> _WHAT TO WORK ON_:
Copy out the lines of the listing from the one containing "ENDORIA Kft, mint kedvezmény" through the one containing "(c) 2013-2024 Hosszú Ház Turist", keeping each line unchanged.

> _RECORDS_:

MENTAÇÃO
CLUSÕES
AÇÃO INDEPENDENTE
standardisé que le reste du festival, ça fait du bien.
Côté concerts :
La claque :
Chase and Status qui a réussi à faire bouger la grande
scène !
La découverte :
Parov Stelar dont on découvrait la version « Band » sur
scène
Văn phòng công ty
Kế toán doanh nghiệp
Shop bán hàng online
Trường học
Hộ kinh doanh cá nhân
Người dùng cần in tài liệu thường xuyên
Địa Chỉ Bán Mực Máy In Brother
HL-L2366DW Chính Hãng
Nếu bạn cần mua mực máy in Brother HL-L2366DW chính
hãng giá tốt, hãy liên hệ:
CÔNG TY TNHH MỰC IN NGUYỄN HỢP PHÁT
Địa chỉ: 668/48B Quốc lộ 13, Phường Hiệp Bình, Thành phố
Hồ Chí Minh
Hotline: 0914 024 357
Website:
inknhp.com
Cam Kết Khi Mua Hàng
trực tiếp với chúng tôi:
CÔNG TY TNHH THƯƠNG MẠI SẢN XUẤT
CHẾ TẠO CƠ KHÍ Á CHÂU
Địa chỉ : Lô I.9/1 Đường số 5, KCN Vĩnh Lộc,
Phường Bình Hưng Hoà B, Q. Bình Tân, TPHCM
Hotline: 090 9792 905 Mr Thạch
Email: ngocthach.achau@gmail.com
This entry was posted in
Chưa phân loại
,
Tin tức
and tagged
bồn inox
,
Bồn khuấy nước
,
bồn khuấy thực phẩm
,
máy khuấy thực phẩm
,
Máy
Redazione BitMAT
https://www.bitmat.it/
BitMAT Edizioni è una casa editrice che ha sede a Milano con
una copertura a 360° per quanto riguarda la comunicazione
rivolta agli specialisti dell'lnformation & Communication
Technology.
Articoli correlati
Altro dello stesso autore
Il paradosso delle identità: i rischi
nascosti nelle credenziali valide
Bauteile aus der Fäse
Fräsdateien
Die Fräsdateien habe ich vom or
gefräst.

==

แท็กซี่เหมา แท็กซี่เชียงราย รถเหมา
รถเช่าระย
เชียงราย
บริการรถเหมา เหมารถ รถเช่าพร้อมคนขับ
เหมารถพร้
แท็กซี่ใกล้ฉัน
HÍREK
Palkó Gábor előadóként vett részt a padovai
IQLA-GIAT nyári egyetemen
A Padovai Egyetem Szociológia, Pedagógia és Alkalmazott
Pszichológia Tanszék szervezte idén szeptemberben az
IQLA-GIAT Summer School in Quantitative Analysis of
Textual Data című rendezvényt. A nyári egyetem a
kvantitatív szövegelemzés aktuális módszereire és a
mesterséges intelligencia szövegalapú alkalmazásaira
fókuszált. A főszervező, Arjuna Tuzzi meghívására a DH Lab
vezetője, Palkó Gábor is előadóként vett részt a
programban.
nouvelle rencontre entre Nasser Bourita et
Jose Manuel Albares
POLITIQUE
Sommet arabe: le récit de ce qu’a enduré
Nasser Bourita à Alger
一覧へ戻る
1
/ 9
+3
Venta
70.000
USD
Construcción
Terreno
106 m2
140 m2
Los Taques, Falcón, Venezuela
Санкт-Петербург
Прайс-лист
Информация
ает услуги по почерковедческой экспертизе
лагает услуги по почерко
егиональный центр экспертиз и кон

...

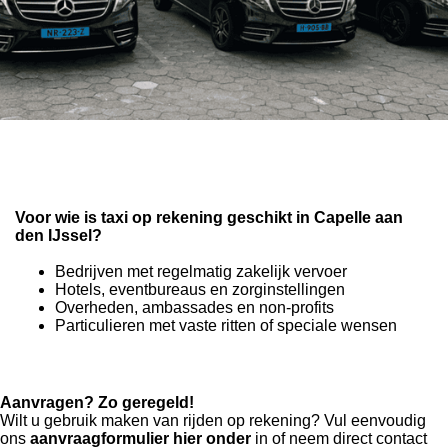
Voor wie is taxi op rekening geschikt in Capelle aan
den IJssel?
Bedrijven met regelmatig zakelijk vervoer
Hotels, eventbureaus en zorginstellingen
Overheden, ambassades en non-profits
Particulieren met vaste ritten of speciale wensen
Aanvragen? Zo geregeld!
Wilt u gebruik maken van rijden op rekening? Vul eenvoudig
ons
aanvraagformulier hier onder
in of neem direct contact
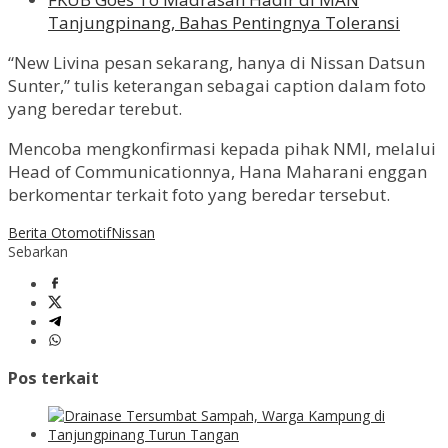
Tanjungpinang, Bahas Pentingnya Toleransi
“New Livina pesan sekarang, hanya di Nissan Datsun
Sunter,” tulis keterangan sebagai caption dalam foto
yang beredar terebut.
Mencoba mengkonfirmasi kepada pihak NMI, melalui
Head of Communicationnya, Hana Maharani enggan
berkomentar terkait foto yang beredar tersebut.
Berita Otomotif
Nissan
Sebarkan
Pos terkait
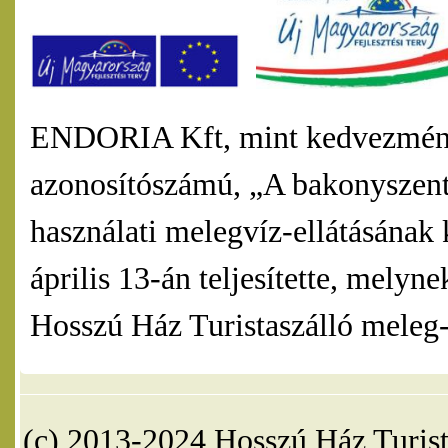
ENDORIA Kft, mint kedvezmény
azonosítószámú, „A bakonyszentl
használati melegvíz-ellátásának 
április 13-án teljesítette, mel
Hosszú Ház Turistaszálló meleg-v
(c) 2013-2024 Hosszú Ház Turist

> _RESPONSE TO THIS TASK_:
ENDORIA Kft, mint kedvezmény
azonosítószámú, „A bakonyszentl
használati melegvíz-ellátásának 
április 13-án teljesítette, mel
Hosszú Ház Turistaszálló meleg-v
(c) 2013-2024 Hosszú Ház Turist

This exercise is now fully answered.